Quote:
Originally Posted by
guavadude
I think guitars benefit greatly from parallel compression both in pedals and when mixing. I used a dynacomp for years and it basically had one setting that sounded great. But even then it was full squishy which wasn’t always right. I always wished I could dial it back a little, not because I didn’t want to commit but because it would sound even better to keep some of the transient intact. With the Wampler Ego comp I can get that Dynacomp sound and a dozen others.
As far as mixing goes, acoustic guitars have transients that are like a hi hat. Parallel compression is a great way to even it out without making it sound overly compressed.
Sometimes I want to hear compression as an effect but sometimes I just want to park a guitar in your face and make it consistent. The more tools you have in the toolbox the better!

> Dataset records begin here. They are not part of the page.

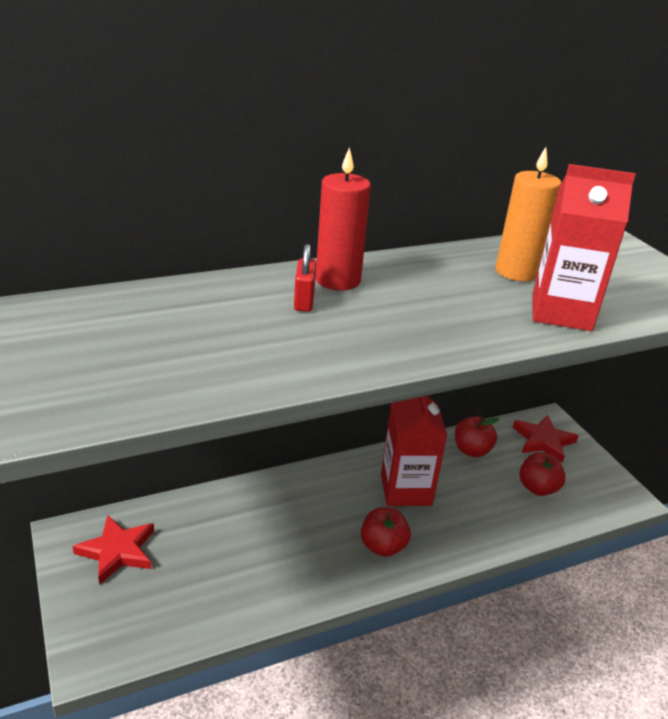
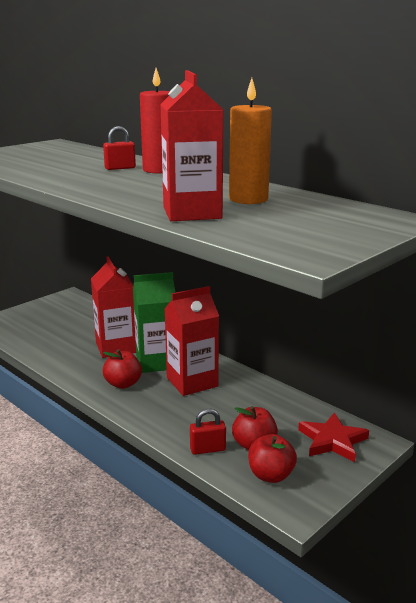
camera: 70 degrees right, 10 degrees down
red star [72,515,154,585] -> none
red apple [455,416,500,457] -> red apple moved to [248,434,297,483]
none -> red carton [91,256,136,358]
none -> green carton [133,272,175,373]
none -> red padlock [190,409,226,455]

Compression by definition "evens out " frequencies, often bringing up artefacts one can live without. With a frequency rich sound like (other then aneimic) guitar sound, that evening out maybe not what's needed, especially if the amp and speaker are driven to compress the tone. Then you are parallel compressing, you are bringing all the artefacts back on top of the compressed sound. Kinda self defeating, as you are bringing phase type artefacts into the equation. That's why parallel compression has never been very popular with electric guitar. Inline it works if used sparingly.
Wampler Ego I like because when driven it has a kinda distortion which I like.
Dynacomp is a 1-trick pony. I find that something like Empress comp, at longer attack a much useful tool if used in parallel, but only very sparingly even with this epitome of a transparent comp.